Ghana’s inflation rate fell sharply to 9.4% in September 2025, marking the lowest level the country has seen since August 2021. This represents a significant drop from the 11.5% recorded in August, reflecting growing signs of macroeconomic stability.
The announcement was made by Alhassan Iddrisu, Ghana’s Government Statistician, during a briefing with journalists on Wednesday.
“The steady drop in inflation shows a sustained shift in prices, signaling that Ghana is firmly on the path to macroeconomic stability,” Iddrisu said.
According to him, the decline was largely driven by lower food inflation, while non-food prices remained more stable.
Central Bank Moves Support Inflation Decline
The development follows the Bank of Ghana’s decision earlier in September to cut its benchmark interest rate by a record 350 basis points, bringing it down to 21.5%.
This was the second major rate cut in 2025, with the central bank citing declining inflation and stronger fiscal performance.
“The decision reflects a sustained decline in inflationary pressures and the expectation of continued fiscal consolidation,” said Governor Johnson Asiama.

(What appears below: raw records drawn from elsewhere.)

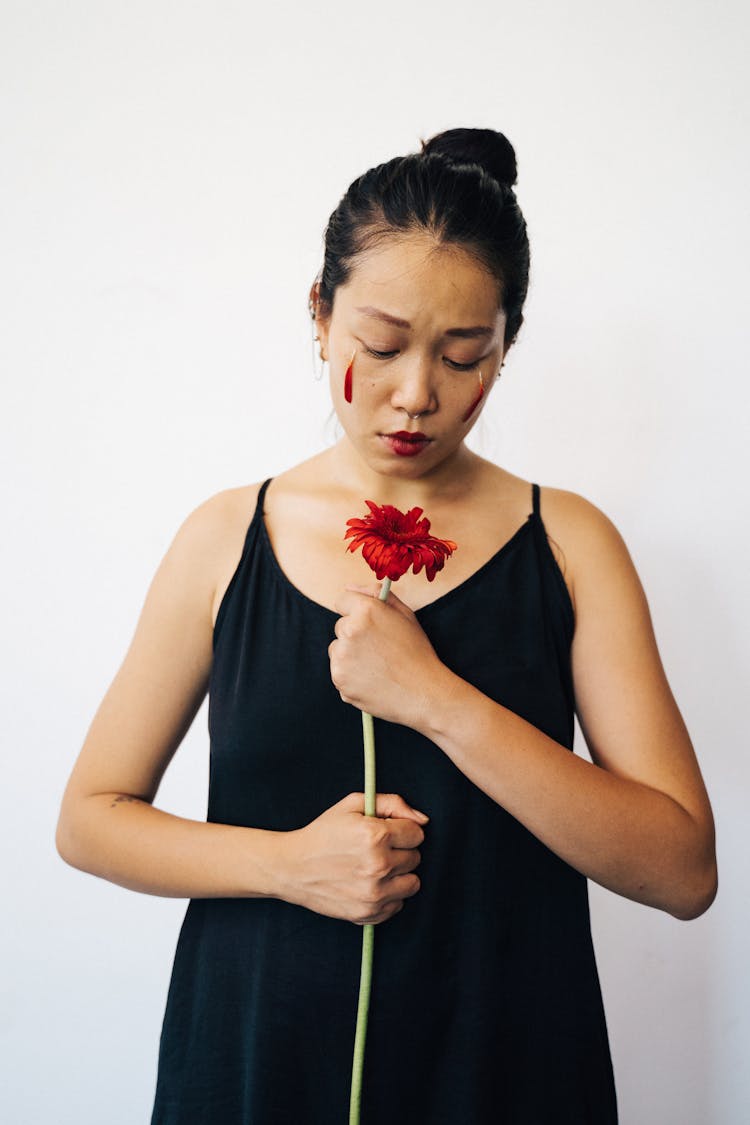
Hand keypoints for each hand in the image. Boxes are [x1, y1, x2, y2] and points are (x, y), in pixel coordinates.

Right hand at [280, 792, 427, 924]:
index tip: (385, 832)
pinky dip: (389, 895)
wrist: (292, 867)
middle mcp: (379, 866)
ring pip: (413, 883)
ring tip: (375, 867)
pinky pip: (399, 904)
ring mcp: (374, 893)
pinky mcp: (369, 913)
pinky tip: (369, 884)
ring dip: (398, 874)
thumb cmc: (323, 832)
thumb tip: (423, 819)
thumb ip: (392, 803)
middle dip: (400, 851)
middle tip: (375, 849)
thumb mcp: (353, 804)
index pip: (417, 833)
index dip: (401, 829)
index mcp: (376, 835)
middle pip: (415, 857)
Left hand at [328, 583, 444, 727]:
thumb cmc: (417, 652)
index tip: (369, 623)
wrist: (423, 692)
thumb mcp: (405, 614)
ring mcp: (341, 657)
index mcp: (365, 611)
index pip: (343, 600)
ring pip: (337, 650)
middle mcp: (348, 631)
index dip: (357, 611)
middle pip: (340, 627)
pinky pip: (339, 671)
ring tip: (376, 665)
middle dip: (355, 634)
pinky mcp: (339, 679)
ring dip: (350, 655)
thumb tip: (349, 586)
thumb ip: (376, 594)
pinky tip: (372, 679)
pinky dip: (351, 676)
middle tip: (380, 648)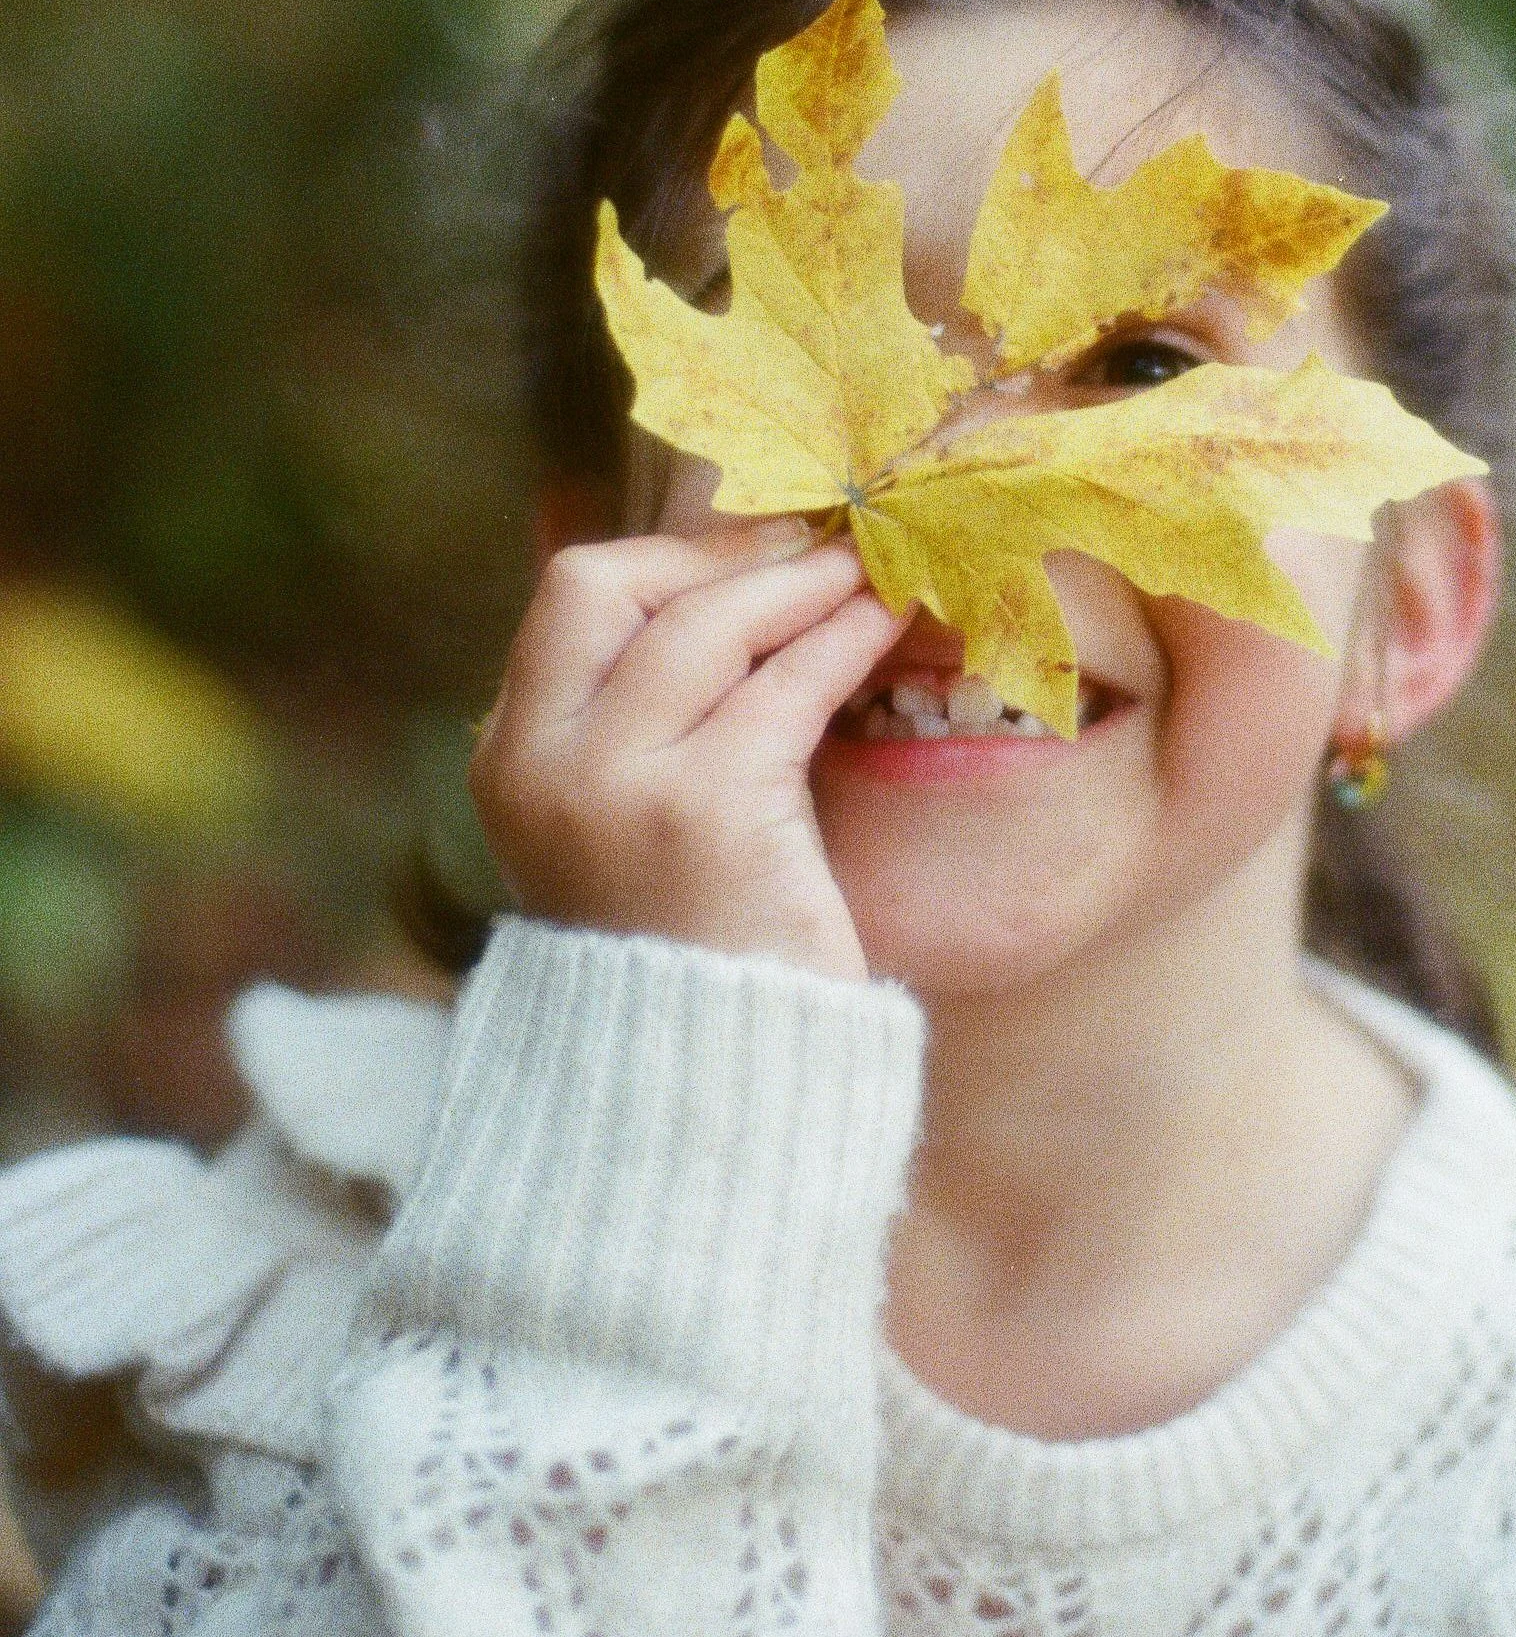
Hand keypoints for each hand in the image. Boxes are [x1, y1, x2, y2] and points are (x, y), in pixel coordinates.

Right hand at [469, 522, 894, 979]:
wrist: (705, 1091)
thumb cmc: (688, 950)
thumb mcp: (622, 823)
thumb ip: (639, 718)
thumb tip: (731, 581)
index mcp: (510, 761)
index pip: (572, 597)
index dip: (671, 557)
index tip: (751, 551)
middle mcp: (544, 765)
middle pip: (618, 586)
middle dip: (726, 553)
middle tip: (814, 545)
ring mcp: (618, 786)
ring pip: (709, 624)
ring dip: (799, 583)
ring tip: (864, 572)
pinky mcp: (707, 812)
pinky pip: (785, 686)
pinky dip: (841, 639)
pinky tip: (882, 624)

The Bank also projected that inflation would settle within its medium-term target range of 6% to 10% by Q4 2025.
Ghana is currently recovering from its worst economic crisis in decades. Just nine months ago, in December 2024, the inflation rate soared to 23.8%, capping a year of severe economic stress.
Inflation had begun climbing in September 2024, rising from 21.5% to 22.1% in October and 23% in November, before peaking in December.
With this latest drop, analysts say the country appears to be turning a corner, aided by strong monetary interventions and improved supply chain dynamics, especially in the food sector.